Interferências, violência e burocracia
O antropólogo Antonio Brand enfocou mais o aspecto da sobrevivência, trabalho e produção, ressaltando o processo de autonomia em que vivam os Kaiowá Guarani, que está diretamente relacionado à questão de terra e território. Brand trouxe importantes informações, tanto a partir de seu conhecimento acadêmico, quanto de seu trabalho solidário com os Kaiowá Guarani.
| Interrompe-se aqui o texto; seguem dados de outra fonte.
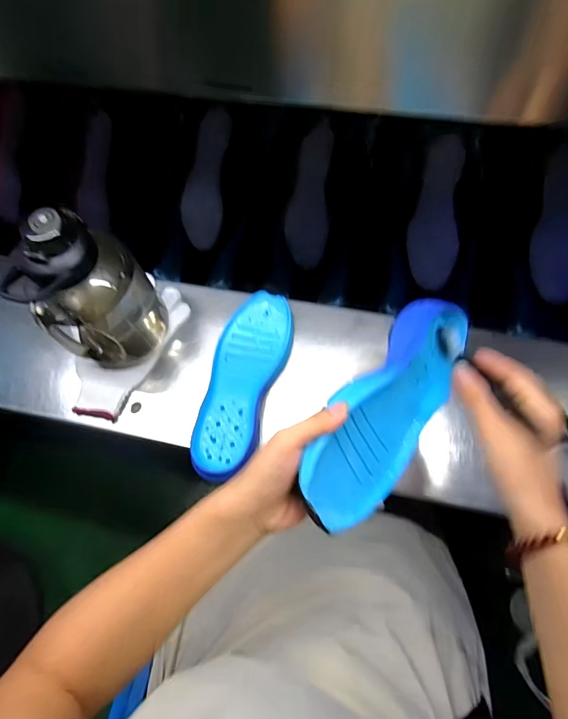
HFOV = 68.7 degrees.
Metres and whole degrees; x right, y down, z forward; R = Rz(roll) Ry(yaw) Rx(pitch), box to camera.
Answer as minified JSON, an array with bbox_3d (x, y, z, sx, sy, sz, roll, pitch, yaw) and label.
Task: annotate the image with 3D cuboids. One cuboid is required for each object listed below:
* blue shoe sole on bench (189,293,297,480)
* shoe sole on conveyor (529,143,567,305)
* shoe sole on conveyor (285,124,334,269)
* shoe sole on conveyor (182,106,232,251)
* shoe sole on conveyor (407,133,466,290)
[{"bbox_3d":[-0.056,0.028,0.557,0.105,0.040,0.260,15,69,9],"label":"blue shoe sole on bench"},{"bbox_3d":[0.412,-0.208,0.616,0.073,0.021,0.245,8,83,6],"label":"shoe sole on conveyor"},{"bbox_3d":[0.040,-0.259,0.663,0.066,0.022,0.220,5,89,5],"label":"shoe sole on conveyor"},{"bbox_3d":[-0.129,-0.300,0.694,0.064,0.029,0.220,10,98,7],"label":"shoe sole on conveyor"},{"bbox_3d":[0.233,-0.226,0.634,0.071,0.019,0.233,7,88,6],"label":"shoe sole on conveyor"}]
Quando em 1978, veio a Dourados para trabalhar na questão indígena pela diocese de Dourados e pelo Conselho Indigenista Missionário (Cimi), Brand disse que era voz corrente de que a questão das terras indígenas no Mato Grosso do Sul estava resolvido. Para sua surpresa, uma das primeiras atividades indigenistas foi apoiar um grupo de famílias do Rancho Jacaré que havia sido levado pela Funai para o Paraguai, e ao retornarem, foram levados pelos fazendeiros para a terra dos Kadiwéu, e suas casas queimadas. Com enorme sofrimento e diversas perdas, o grupo retornou ao local de onde fora expulso, tendo posteriormente sua terra reconhecida.
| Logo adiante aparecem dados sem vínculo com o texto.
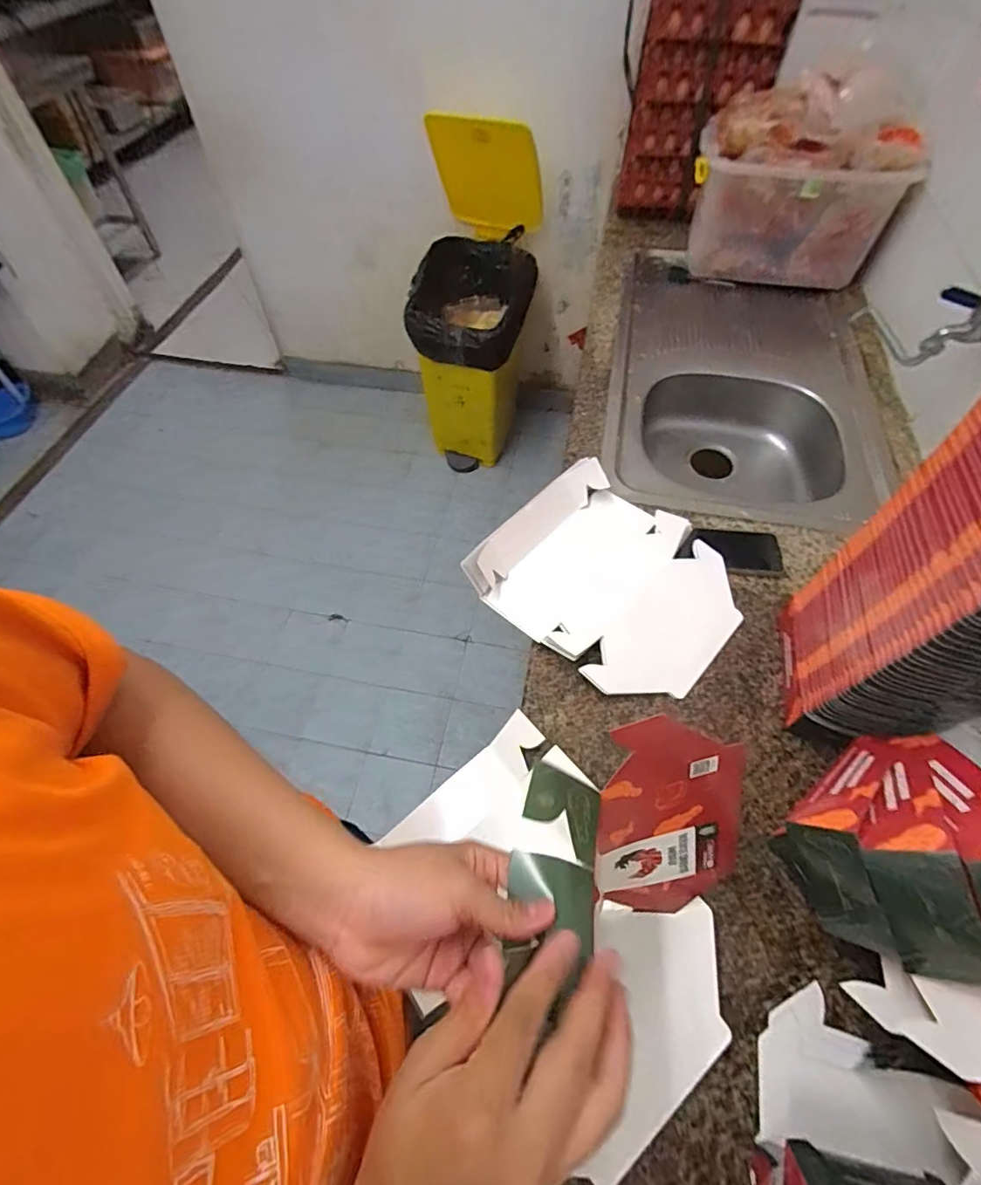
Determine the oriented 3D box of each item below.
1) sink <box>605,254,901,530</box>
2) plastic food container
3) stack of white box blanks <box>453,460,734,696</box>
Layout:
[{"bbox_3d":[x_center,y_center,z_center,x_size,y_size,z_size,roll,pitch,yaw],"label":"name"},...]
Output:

O processo de colonização significou uma permanente submissão dos povos indígenas ao nosso modelo de sociedade e cultura. Dentre as interferências mais intensas, Brand citou a presença do Estado, das igrejas, escolas, frentes econômicas e políticos, entre outros. O discurso ideológico da integração, com suas parafernálias “civilizatórias”, tem unicamente atendido aos interesses do projeto colonizador, e conseqüente destruído os processos econômicos, culturais e sociais dos povos nativos.
Neste quadro, ressaltou Brand, os mais afetados e impactados são os jovens e as mulheres. E pergunta – “o que estamos fazendo para esses segmentos?”. Ao que afirmou que esse é um dos maiores desafios e dívida que se tem hoje com esses povos. “O importante é que eles continuem e ampliem suas formas de resistência, articulação e organização”, disse. Brand ainda fez menção à Aty Guasu, grande assembleia do povo Guarani, como um dos importantes espaços para fortalecimento das lutas e da atuação das lideranças tradicionais. Momento, inclusive, em que estas se articulam com as novas lideranças, que vêm dos contatos com a sociedade regional e nacional.
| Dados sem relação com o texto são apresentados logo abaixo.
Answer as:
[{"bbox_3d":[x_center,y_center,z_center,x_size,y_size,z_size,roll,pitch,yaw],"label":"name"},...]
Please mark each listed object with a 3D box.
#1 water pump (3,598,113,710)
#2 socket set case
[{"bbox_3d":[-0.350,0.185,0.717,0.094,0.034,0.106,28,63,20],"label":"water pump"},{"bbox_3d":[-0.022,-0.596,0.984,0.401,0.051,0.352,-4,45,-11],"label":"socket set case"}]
A representante da coordenação regional da Funai, Maria Aparecida, expôs os desafios que enfrentam enquanto órgão do governo responsável pela proteção e garantia dos direitos dos povos indígenas. O atual processo de reestruturação da Fundação esbarra na burocracia e na falta de recursos destinados ao órgão. Destacou o esforço no sentido de se fazer uma mudança de paradigma, a partir da Constituição de 1988, que supera o regime de tutela e abre espaço para a autonomia dos povos indígenas em seus territórios. “Isso tudo é bonito na lei, na escrita, mas muito difícil de sair do pape!”.
Os missionários e aliados dos povos indígenas saíram do encontro mais animados e fundamentados em sua presença solidária e atuação junto aos Kaiowá Guarani.
Hoje foi anunciada a criação da nova diocese de Naviraí, em cuja circunscrição está, talvez, mais da metade dos 40 mil Kaiowá Guarani. Os indígenas e seus aliados estão esperançosos de que esse possa ser mais uma instância de apoio aos direitos dos povos indígenas, desta região da fronteira com o Paraguai.